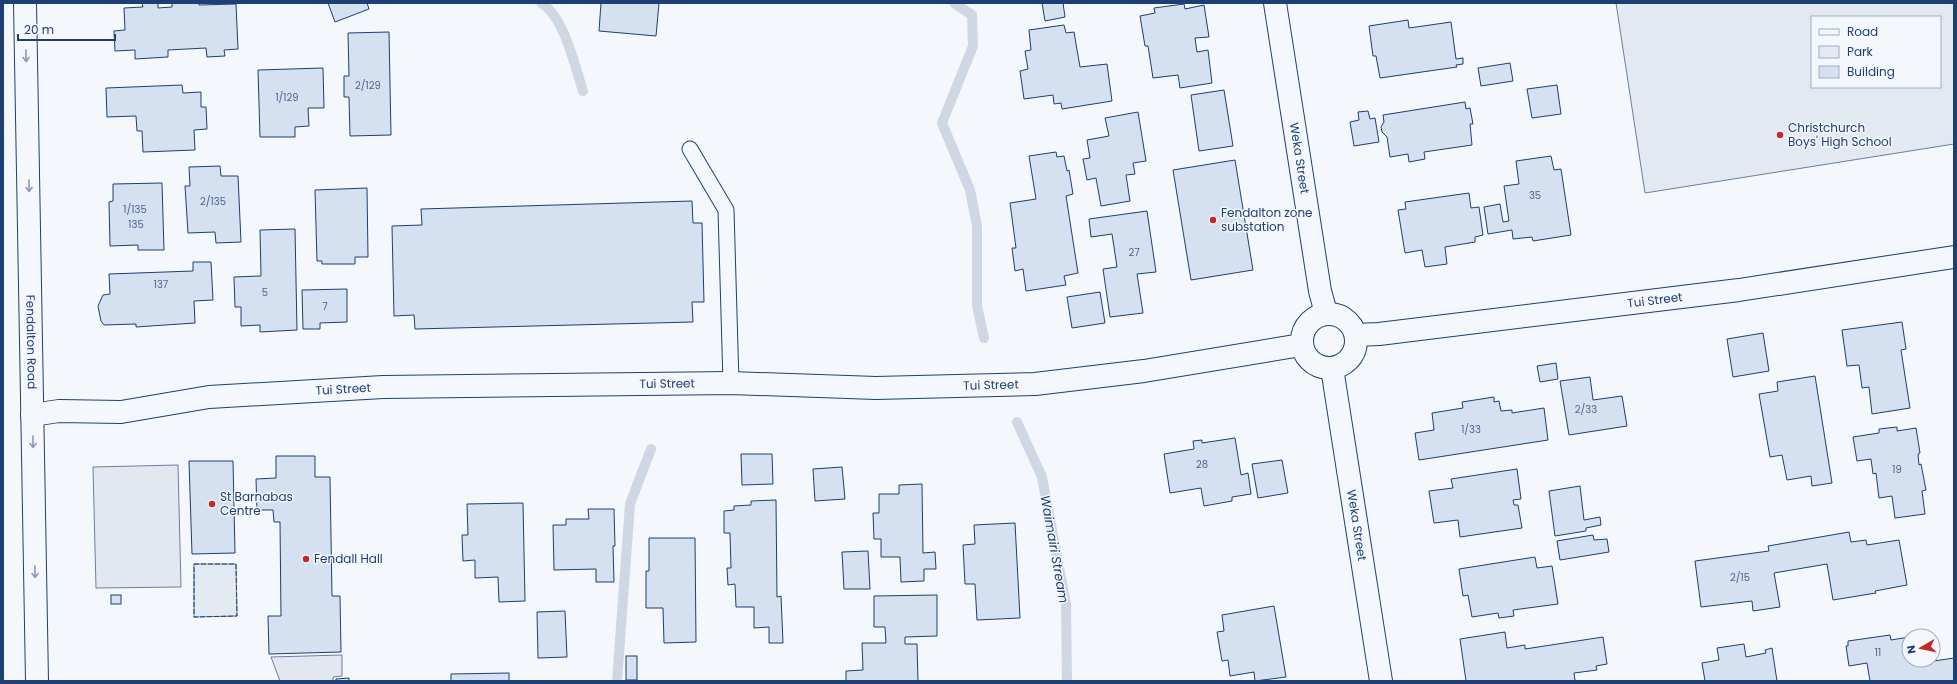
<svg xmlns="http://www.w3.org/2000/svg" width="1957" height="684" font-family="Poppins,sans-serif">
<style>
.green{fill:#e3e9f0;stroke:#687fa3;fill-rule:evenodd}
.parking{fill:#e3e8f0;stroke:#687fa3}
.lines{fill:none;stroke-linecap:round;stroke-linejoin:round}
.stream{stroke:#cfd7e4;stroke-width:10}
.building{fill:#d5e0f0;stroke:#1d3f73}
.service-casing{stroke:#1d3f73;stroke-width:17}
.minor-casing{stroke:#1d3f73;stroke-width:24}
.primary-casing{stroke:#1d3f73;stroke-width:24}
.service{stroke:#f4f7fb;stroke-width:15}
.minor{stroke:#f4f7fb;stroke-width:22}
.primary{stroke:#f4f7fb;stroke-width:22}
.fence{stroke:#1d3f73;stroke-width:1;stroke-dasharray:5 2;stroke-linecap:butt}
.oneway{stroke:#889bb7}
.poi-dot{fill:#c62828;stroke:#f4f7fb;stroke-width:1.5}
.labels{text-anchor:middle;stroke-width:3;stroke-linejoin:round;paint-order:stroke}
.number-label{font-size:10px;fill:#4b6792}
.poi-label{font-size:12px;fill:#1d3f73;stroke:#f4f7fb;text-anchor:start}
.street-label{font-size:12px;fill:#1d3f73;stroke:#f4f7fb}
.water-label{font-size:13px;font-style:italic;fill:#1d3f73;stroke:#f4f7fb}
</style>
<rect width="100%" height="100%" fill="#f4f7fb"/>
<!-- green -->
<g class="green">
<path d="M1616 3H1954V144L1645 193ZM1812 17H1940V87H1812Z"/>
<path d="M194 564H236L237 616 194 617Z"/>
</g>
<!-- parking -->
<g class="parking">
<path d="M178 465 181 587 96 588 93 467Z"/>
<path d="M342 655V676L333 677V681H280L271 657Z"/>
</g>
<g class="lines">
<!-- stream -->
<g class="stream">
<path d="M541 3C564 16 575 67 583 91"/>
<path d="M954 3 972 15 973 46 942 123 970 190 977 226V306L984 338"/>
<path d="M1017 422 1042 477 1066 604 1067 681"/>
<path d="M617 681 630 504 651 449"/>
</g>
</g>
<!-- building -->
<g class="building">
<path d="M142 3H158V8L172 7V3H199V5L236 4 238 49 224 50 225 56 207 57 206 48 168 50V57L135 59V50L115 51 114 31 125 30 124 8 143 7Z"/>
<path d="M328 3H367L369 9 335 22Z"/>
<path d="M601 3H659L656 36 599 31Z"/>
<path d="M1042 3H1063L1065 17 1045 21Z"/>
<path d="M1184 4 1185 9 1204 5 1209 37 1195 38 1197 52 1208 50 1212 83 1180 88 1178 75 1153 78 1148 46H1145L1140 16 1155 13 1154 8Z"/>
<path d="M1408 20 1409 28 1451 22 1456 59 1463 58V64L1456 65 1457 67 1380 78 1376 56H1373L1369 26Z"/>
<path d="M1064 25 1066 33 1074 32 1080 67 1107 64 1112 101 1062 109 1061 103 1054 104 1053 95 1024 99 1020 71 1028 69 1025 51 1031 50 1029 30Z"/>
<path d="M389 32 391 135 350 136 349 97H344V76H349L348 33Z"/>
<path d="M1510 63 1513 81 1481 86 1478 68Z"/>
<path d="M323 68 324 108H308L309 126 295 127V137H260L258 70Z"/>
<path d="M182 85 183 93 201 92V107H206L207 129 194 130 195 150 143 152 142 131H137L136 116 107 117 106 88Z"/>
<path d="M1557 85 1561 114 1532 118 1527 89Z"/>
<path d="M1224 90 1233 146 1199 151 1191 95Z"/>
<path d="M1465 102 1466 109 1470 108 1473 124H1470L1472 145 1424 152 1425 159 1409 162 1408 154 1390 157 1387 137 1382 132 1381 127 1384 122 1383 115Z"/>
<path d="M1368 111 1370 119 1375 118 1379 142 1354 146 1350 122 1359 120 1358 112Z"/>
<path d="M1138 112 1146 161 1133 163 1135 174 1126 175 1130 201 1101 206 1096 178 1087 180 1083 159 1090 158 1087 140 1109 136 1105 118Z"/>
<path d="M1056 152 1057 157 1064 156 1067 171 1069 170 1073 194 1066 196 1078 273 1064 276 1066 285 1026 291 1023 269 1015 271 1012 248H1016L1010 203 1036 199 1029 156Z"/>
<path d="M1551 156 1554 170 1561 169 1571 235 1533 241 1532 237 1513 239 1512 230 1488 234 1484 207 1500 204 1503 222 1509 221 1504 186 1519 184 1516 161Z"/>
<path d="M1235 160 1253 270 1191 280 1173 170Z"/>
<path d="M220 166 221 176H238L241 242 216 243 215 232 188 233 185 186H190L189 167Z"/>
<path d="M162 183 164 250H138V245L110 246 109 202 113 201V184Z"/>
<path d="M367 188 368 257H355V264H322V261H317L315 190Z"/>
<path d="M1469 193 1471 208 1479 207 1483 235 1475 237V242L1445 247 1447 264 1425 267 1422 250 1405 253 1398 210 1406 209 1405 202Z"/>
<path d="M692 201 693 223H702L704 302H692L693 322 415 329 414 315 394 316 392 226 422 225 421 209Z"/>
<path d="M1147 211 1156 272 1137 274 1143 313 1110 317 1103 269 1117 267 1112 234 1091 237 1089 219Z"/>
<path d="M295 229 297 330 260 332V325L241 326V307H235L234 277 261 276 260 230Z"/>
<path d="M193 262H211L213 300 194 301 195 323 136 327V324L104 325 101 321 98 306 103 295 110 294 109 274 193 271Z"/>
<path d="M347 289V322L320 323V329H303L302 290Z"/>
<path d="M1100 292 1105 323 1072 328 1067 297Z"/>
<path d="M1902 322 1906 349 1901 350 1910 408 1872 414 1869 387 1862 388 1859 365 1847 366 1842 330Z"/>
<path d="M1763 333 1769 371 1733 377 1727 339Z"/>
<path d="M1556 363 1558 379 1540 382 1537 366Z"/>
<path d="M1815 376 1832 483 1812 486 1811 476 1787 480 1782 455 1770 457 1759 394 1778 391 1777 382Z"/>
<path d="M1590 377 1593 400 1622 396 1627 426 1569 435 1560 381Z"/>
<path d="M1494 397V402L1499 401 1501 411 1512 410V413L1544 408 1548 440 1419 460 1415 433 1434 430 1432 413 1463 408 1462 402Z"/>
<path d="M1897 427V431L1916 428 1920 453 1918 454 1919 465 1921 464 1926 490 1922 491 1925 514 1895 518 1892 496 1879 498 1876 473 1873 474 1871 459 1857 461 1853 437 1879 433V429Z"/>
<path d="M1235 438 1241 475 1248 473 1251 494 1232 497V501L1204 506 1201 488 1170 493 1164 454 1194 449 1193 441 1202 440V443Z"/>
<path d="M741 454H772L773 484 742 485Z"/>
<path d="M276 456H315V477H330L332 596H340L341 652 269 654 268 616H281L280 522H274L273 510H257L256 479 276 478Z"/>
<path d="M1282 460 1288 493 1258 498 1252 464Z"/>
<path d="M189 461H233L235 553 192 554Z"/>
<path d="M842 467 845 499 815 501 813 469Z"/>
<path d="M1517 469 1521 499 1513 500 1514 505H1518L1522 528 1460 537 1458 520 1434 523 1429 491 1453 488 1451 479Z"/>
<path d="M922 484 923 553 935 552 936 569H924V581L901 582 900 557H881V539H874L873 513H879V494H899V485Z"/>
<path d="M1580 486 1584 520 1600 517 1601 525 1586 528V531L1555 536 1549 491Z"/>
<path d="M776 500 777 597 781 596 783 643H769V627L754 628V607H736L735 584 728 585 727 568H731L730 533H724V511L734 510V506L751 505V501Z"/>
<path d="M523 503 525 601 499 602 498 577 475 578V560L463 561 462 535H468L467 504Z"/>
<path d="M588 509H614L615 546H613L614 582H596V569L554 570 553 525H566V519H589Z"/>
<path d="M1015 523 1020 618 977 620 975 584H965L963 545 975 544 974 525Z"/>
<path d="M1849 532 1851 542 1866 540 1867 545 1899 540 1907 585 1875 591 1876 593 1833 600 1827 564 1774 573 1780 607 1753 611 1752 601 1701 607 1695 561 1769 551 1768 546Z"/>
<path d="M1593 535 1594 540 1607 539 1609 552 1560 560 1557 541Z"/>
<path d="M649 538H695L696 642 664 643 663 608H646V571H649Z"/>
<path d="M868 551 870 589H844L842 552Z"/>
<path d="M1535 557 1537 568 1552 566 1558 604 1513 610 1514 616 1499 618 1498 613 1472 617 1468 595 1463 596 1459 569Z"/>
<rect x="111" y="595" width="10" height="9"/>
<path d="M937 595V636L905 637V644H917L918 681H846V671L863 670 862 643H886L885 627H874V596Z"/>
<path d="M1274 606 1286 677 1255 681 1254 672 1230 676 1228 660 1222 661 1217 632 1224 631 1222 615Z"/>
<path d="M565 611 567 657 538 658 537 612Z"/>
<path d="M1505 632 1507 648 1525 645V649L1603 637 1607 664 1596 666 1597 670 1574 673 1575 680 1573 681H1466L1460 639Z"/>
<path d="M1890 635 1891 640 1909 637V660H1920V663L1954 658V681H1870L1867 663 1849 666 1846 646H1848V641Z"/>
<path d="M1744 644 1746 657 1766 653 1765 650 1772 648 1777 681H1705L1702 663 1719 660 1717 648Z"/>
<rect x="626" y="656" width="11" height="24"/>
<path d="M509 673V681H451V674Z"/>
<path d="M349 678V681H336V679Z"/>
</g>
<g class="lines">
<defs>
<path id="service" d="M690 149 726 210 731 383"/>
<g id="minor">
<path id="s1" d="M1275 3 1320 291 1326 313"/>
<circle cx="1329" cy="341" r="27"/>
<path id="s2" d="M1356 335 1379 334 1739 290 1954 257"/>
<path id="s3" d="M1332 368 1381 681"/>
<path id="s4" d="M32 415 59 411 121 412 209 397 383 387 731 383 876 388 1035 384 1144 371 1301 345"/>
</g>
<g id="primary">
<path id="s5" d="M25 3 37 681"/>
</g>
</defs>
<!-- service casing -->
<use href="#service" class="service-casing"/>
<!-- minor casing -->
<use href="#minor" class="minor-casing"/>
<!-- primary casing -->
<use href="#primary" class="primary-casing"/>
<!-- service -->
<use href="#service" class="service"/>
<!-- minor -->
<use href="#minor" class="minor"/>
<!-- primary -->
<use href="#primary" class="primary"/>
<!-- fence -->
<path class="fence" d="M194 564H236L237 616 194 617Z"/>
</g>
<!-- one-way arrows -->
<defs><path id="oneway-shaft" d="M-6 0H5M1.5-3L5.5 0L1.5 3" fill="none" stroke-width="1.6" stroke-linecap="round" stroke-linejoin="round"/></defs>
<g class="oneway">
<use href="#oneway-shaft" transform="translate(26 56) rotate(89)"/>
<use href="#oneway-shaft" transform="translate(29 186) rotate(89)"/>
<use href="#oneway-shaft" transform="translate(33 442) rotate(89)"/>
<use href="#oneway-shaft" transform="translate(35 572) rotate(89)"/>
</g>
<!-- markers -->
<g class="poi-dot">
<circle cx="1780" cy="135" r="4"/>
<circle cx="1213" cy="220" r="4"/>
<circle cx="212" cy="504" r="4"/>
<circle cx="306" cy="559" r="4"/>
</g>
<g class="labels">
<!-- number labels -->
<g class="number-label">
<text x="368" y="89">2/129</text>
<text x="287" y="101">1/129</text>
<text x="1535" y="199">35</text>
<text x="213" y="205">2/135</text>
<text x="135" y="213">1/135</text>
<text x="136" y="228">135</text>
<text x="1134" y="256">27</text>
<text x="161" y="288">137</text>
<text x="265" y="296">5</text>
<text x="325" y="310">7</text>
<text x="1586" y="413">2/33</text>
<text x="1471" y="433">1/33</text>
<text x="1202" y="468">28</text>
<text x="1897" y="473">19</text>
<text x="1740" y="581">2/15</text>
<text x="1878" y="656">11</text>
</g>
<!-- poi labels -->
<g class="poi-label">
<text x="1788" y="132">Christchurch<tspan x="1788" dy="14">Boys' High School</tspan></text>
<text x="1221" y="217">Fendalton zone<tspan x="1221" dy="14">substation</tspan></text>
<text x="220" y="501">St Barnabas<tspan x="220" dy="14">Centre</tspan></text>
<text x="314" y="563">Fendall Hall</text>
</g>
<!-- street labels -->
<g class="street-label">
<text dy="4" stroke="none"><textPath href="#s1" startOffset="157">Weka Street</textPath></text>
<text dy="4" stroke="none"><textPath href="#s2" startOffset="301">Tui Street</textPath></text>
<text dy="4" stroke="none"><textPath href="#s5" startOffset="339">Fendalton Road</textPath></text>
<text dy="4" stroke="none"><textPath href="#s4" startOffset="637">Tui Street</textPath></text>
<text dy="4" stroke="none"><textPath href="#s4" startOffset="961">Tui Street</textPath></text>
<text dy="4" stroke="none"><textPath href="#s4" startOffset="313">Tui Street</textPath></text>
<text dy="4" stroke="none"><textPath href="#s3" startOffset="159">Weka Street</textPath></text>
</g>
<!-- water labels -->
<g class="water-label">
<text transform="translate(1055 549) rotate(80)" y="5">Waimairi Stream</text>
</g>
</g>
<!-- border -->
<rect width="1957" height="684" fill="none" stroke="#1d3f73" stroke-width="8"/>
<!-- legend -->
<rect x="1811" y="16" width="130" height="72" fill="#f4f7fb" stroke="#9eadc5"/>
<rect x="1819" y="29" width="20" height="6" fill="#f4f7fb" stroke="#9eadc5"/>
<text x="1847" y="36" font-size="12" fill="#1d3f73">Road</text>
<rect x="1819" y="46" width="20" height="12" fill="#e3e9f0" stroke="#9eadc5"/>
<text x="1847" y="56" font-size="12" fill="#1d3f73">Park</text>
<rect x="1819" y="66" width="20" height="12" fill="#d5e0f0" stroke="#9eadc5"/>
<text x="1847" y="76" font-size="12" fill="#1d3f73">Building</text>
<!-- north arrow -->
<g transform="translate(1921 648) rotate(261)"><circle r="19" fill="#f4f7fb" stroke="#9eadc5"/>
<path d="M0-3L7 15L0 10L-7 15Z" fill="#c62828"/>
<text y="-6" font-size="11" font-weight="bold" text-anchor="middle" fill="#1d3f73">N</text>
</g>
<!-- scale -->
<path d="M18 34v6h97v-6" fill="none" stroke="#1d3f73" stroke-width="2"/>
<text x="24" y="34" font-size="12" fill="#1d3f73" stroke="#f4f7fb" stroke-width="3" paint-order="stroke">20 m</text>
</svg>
# # # # # # #
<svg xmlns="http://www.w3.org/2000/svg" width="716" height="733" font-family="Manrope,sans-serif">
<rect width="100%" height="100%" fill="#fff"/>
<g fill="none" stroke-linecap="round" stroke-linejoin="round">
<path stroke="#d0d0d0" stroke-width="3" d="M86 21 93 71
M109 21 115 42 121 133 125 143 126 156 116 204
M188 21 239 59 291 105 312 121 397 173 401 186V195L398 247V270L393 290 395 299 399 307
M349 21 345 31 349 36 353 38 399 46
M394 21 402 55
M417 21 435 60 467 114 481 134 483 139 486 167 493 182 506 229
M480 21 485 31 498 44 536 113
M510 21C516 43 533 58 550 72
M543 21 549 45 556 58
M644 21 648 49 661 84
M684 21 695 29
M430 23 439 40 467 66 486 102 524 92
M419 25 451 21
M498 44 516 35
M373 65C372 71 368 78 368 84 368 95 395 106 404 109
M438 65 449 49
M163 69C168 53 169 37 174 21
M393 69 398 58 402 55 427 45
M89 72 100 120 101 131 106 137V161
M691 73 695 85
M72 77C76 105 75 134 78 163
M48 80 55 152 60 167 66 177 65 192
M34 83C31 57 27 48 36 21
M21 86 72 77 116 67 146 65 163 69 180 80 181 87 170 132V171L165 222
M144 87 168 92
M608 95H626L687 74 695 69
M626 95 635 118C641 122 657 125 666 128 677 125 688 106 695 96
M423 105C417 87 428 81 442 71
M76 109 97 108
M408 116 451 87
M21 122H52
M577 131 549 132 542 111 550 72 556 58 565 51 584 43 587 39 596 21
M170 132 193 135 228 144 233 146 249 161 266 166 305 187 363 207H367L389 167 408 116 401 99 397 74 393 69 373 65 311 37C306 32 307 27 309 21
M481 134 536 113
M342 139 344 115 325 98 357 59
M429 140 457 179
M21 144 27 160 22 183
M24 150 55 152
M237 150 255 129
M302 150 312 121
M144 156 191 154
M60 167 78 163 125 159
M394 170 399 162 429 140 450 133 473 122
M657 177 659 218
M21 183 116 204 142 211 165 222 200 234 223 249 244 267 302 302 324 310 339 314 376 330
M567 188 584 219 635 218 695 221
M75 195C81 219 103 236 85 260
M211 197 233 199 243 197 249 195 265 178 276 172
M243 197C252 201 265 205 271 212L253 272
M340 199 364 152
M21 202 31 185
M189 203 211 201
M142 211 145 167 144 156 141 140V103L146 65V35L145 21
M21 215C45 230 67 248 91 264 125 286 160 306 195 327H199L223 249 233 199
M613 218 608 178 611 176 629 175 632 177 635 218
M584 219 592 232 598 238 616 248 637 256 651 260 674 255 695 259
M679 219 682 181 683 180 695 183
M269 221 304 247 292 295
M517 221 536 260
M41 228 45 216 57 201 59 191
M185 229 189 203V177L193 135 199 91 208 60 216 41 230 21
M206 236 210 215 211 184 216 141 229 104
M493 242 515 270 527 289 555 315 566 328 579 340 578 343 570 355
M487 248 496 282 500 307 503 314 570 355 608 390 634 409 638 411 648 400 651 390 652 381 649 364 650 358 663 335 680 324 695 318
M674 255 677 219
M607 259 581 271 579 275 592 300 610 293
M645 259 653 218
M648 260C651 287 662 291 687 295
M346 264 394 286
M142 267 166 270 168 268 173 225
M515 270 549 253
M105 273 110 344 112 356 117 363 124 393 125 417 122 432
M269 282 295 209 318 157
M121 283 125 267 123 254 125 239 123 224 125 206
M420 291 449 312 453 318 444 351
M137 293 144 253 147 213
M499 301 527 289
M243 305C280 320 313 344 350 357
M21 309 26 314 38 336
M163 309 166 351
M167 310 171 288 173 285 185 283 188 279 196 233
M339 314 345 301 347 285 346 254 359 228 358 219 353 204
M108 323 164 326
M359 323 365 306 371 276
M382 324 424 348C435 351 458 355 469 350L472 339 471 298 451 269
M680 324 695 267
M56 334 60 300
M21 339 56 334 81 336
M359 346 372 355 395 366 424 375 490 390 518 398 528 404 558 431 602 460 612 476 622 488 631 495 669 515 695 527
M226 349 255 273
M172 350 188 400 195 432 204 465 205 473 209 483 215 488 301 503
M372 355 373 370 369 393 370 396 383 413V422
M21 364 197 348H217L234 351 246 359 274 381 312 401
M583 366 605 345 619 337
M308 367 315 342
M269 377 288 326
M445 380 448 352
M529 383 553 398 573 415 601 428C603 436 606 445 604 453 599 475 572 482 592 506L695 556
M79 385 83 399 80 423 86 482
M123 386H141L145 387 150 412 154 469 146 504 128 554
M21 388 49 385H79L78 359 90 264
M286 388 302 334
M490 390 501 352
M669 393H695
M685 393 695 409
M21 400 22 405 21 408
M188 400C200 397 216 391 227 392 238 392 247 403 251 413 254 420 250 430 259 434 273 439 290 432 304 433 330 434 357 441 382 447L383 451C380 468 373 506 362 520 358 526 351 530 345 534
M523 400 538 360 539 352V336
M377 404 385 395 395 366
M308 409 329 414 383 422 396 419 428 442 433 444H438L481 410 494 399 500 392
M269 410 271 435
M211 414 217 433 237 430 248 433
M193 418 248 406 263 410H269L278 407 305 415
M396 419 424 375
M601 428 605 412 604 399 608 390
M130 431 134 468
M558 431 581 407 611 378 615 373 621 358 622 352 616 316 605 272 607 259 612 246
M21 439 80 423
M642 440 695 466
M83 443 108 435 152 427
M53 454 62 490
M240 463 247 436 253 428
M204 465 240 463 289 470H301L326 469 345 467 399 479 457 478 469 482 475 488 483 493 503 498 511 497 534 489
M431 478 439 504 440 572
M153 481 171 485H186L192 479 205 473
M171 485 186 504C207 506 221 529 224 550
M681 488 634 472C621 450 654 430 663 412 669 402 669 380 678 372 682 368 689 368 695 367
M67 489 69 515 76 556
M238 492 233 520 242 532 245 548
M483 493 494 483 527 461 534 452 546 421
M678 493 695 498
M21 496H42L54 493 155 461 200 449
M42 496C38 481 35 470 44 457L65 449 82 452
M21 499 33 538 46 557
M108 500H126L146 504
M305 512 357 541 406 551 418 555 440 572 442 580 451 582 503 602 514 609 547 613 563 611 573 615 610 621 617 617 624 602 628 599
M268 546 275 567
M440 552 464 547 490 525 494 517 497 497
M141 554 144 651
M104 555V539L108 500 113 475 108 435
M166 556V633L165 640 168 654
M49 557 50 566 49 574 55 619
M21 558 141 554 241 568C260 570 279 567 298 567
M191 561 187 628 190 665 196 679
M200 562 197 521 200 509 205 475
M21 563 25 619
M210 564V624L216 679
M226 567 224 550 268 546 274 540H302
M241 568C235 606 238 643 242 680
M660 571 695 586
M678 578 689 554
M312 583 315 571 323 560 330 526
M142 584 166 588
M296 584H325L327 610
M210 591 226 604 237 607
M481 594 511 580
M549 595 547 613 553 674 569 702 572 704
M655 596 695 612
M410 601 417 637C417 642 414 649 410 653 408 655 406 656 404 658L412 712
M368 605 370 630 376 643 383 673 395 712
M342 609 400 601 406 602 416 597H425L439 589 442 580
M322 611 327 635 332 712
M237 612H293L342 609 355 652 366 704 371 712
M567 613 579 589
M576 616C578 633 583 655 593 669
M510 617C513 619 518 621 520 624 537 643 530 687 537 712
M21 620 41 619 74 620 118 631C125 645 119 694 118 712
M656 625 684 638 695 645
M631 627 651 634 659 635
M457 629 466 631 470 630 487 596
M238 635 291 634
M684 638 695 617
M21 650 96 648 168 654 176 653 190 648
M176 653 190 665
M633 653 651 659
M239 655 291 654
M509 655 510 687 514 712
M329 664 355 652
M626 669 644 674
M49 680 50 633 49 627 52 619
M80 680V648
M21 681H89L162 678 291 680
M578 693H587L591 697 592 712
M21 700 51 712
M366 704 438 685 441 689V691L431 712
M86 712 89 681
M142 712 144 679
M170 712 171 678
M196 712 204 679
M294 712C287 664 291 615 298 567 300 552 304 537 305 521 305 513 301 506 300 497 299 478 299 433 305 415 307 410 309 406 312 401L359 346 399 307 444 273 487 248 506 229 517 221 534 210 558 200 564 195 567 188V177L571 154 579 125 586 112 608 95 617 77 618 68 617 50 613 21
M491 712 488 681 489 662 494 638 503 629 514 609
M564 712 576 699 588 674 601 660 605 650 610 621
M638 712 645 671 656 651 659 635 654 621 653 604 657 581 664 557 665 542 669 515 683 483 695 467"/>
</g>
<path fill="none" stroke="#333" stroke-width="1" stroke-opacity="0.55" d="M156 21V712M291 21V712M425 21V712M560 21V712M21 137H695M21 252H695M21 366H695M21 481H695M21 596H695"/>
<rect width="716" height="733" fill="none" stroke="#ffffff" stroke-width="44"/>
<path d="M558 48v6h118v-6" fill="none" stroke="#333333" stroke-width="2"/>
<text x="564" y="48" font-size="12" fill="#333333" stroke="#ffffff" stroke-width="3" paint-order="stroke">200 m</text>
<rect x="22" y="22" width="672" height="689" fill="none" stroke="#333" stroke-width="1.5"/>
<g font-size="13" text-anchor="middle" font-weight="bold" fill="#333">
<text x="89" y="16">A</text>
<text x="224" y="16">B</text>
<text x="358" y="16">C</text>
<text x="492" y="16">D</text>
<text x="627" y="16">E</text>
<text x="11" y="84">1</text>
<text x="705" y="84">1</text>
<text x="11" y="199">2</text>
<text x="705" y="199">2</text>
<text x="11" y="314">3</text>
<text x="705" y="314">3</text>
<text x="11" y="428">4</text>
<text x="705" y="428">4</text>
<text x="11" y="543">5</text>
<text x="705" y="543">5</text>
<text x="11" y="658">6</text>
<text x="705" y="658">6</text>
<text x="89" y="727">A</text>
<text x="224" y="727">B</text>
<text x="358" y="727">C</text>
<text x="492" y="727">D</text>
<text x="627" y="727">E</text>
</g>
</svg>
# # # # # # #
### WHAT YOU ARE ASKED TO DO
Starting at the line that contains "M243 305C280 320 313 344 350 357" and stopping after the line that contains "M238 492 233 520 242 532 245 548", write out every line exactly as it appears above, and no other line.

### YOUR RESPONSE
M243 305C280 320 313 344 350 357
M21 309 26 314 38 336
M163 309 166 351
M167 310 171 288 173 285 185 283 188 279 196 233
M339 314 345 301 347 285 346 254 359 228 358 219 353 204
M108 323 164 326
M359 323 365 306 371 276
M382 324 424 348C435 351 458 355 469 350L472 339 471 298 451 269
M680 324 695 267
M56 334 60 300
M21 339 56 334 81 336
M359 346 372 355 395 366 424 375 490 390 518 398 528 404 558 431 602 460 612 476 622 488 631 495 669 515 695 527
M226 349 255 273
M172 350 188 400 195 432 204 465 205 473 209 483 215 488 301 503
M372 355 373 370 369 393 370 396 383 413V422
M21 364 197 348H217L234 351 246 359 274 381 312 401
M583 366 605 345 619 337
M308 367 315 342
M269 377 288 326
M445 380 448 352
M529 383 553 398 573 415 601 428C603 436 606 445 604 453 599 475 572 482 592 506L695 556
M79 385 83 399 80 423 86 482
M123 386H141L145 387 150 412 154 469 146 504 128 554
M21 388 49 385H79L78 359 90 264
M286 388 302 334
M490 390 501 352
M669 393H695
M685 393 695 409
M21 400 22 405 21 408
M188 400C200 397 216 391 227 392 238 392 247 403 251 413 254 420 250 430 259 434 273 439 290 432 304 433 330 434 357 441 382 447L383 451C380 468 373 506 362 520 358 526 351 530 345 534
M523 400 538 360 539 352V336
M377 404 385 395 395 366
M308 409 329 414 383 422 396 419 428 442 433 444H438L481 410 494 399 500 392
M269 410 271 435
M211 414 217 433 237 430 248 433
M193 418 248 406 263 410H269L278 407 305 415
M396 419 424 375
M601 428 605 412 604 399 608 390
M130 431 134 468
M558 431 581 407 611 378 615 373 621 358 622 352 616 316 605 272 607 259 612 246
M21 439 80 423
M642 440 695 466
M83 443 108 435 152 427
M53 454 62 490
M240 463 247 436 253 428
M204 465 240 463 289 470H301L326 469 345 467 399 479 457 478 469 482 475 488 483 493 503 498 511 497 534 489
M431 478 439 504 440 572
M153 481 171 485H186L192 479 205 473
M171 485 186 504C207 506 221 529 224 550
M681 488 634 472C621 450 654 430 663 412 669 402 669 380 678 372 682 368 689 368 695 367
M67 489 69 515 76 556
M238 492 233 520 242 532 245 548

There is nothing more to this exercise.